■ **Prompt**:
From the first line to the last, repeat the records exactly and skip the pictures.

══ Record set ══

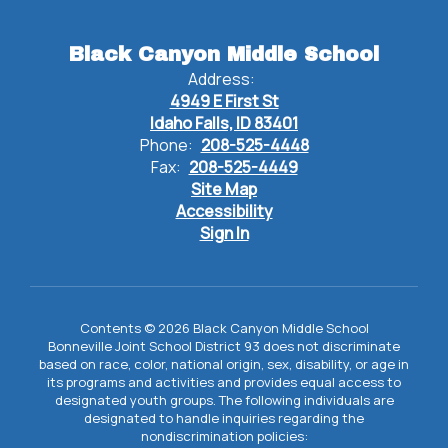
Black Canyon Middle School
Address:
4949 E First St
Idaho Falls, ID 83401
Phone:
208-525-4448
Fax:
208-525-4449
Site Map
Accessibility
Sign In
Contents © 2026 Black Canyon Middle School
Bonneville Joint School District 93 does not discriminate
based on race, color, national origin, sex, disability, or age in
its programs and activities and provides equal access to
designated youth groups. The following individuals are
designated to handle inquiries regarding the
nondiscrimination policies:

═══

■ **Task output**:
Black Canyon Middle School
Address:
4949 E First St
Idaho Falls, ID 83401
Phone:
208-525-4448
Fax:
208-525-4449
Site Map
Accessibility
Sign In
Contents © 2026 Black Canyon Middle School
Bonneville Joint School District 93 does not discriminate
based on race, color, national origin, sex, disability, or age in
its programs and activities and provides equal access to
designated youth groups. The following individuals are
designated to handle inquiries regarding the
nondiscrimination policies:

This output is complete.